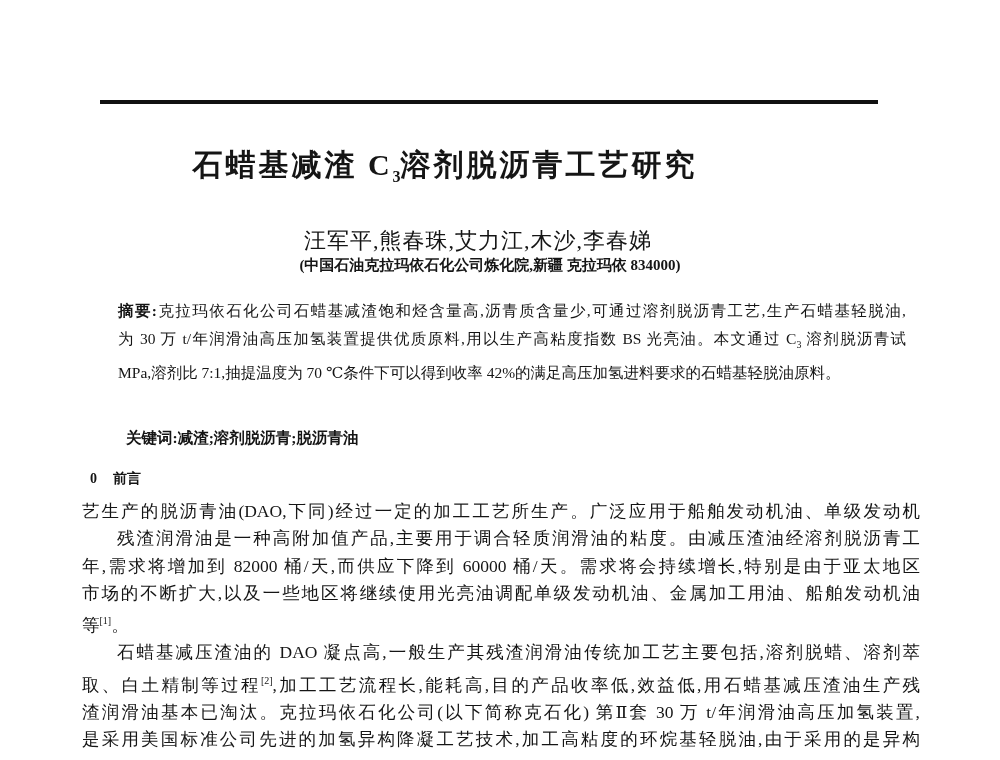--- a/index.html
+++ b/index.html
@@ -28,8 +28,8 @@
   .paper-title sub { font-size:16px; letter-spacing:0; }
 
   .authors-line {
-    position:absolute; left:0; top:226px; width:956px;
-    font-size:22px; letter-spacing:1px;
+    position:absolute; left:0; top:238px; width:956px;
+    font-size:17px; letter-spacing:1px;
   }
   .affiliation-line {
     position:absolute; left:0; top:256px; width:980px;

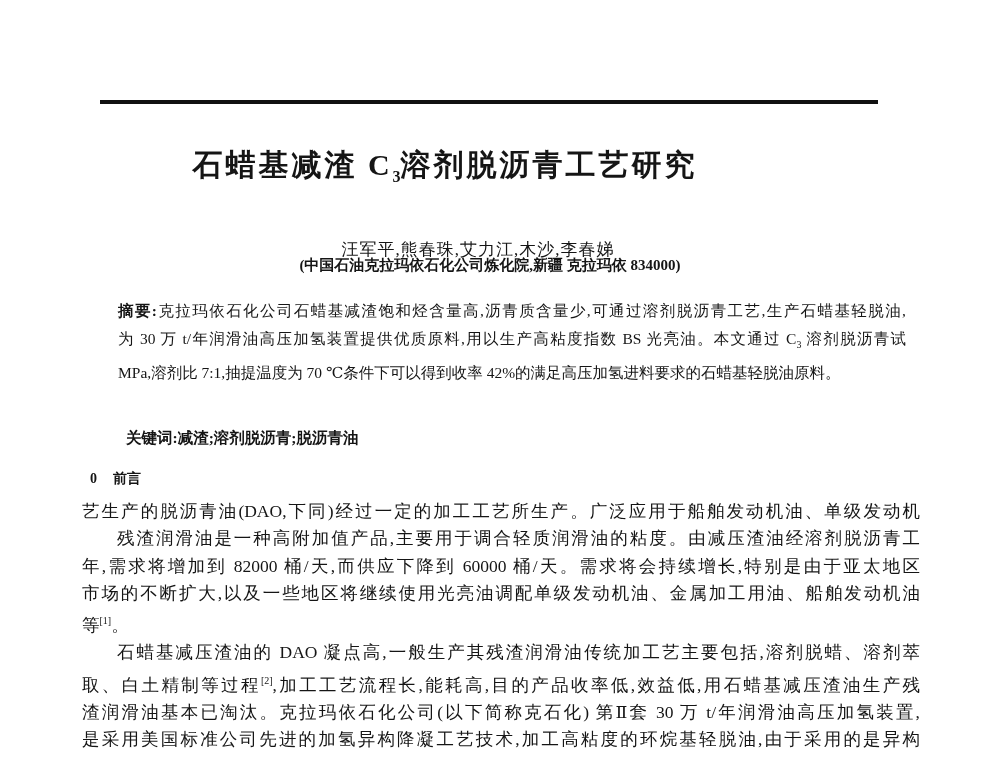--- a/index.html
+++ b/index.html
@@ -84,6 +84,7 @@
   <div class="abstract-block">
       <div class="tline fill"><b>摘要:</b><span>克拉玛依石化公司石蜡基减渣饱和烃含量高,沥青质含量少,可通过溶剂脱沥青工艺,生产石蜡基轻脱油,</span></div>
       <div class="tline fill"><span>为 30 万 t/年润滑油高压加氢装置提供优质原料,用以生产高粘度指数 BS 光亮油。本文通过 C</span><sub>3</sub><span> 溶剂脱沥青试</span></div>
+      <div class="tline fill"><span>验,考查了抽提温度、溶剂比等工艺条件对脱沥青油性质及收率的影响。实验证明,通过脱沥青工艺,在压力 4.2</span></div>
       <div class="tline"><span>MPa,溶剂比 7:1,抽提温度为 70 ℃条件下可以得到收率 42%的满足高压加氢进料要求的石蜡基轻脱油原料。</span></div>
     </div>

--

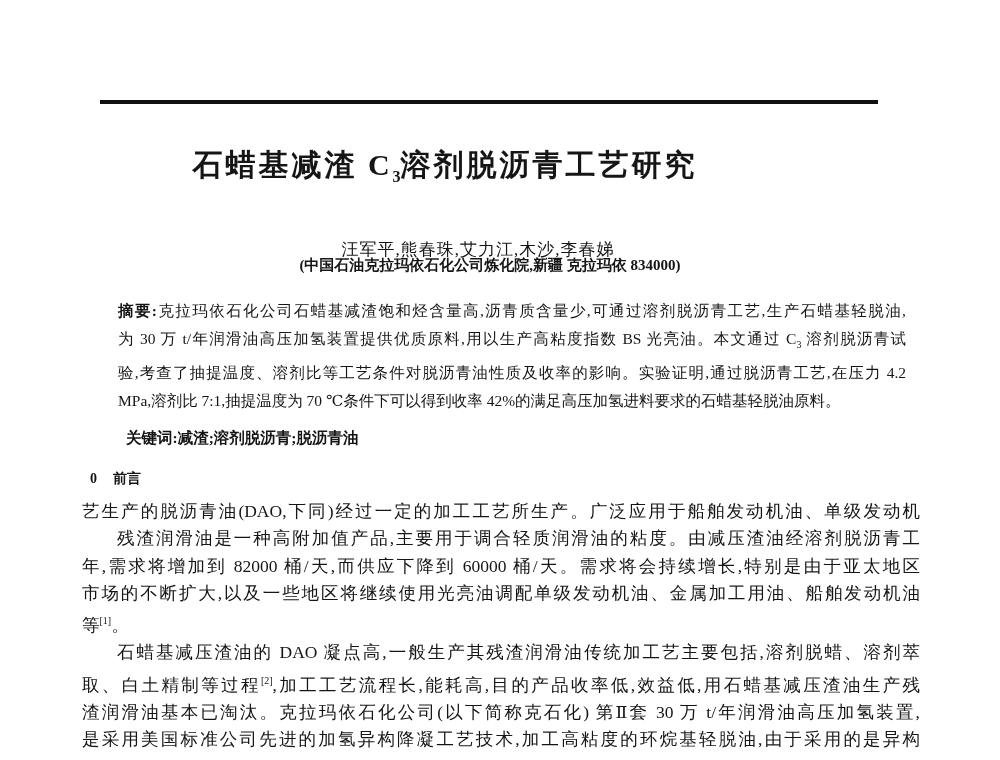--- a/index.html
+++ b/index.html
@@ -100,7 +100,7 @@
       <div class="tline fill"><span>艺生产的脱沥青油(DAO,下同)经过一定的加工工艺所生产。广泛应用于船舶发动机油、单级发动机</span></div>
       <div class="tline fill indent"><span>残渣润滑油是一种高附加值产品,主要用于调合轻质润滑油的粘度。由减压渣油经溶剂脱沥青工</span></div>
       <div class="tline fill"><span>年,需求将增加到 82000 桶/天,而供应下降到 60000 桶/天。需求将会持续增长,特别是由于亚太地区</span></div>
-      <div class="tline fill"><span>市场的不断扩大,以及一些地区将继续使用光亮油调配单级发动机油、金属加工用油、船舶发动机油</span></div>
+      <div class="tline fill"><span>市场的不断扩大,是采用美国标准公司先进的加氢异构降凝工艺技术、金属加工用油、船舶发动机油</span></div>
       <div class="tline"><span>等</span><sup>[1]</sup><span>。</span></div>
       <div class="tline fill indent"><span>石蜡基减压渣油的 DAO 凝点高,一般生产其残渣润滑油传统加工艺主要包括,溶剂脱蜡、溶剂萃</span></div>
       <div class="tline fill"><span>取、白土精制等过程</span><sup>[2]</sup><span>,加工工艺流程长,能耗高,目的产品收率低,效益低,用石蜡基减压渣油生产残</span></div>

## About this exercise
Check each line above for the word "position", and copy the lines where it appears.

## The completed task
-    position:absolute; left:0; top:226px; width:956px;
+    position:absolute; left:0; top:238px; width:956px;
     position:absolute; left:0; top:256px; width:980px;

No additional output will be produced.